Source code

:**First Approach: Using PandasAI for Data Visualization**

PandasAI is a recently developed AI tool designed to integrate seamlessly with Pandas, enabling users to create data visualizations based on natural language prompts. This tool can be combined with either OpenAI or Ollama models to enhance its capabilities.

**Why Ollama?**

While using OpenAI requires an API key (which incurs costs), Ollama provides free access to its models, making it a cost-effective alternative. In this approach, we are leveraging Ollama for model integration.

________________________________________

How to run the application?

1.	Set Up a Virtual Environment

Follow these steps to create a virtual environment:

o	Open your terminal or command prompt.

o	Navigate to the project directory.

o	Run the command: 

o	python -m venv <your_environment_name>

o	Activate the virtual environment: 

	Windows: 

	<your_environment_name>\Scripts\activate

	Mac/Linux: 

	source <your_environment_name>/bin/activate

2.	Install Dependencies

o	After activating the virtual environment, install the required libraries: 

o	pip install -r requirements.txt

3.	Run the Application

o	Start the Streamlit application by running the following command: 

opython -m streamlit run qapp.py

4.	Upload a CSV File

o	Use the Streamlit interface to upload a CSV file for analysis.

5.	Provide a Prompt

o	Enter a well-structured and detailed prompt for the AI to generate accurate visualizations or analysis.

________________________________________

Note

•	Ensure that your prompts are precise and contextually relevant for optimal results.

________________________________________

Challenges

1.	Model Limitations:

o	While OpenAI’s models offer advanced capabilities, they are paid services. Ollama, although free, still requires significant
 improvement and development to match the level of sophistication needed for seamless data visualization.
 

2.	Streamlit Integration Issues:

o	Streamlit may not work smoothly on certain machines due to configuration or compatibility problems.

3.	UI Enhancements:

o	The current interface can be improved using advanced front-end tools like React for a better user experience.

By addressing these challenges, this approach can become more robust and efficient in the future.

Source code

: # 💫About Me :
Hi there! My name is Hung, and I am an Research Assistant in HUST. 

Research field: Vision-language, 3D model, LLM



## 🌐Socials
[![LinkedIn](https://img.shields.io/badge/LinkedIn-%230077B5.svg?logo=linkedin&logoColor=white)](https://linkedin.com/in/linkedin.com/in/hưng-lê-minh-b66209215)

### Work request
Set down exactly the lines from the start of the records to the line with "the Streamlit application". Include that line, and add nothing more.

### Result of the exercise
Source code

:**First Approach: Using PandasAI for Data Visualization**

PandasAI is a recently developed AI tool designed to integrate seamlessly with Pandas, enabling users to create data visualizations based on natural language prompts. This tool can be combined with either OpenAI or Ollama models to enhance its capabilities.

**Why Ollama?**

While using OpenAI requires an API key (which incurs costs), Ollama provides free access to its models, making it a cost-effective alternative. In this approach, we are leveraging Ollama for model integration.

________________________________________

How to run the application?

1.	Set Up a Virtual Environment

Follow these steps to create a virtual environment:

o	Open your terminal or command prompt.

o	Navigate to the project directory.

o	Run the command: 

o	python -m venv <your_environment_name>

o	Activate the virtual environment: 

	Windows: 

	<your_environment_name>\Scripts\activate

	Mac/Linux: 

	source <your_environment_name>/bin/activate

2.	Install Dependencies

o	After activating the virtual environment, install the required libraries: 

o	pip install -r requirements.txt

3.	Run the Application

o	Start the Streamlit application by running the following command: 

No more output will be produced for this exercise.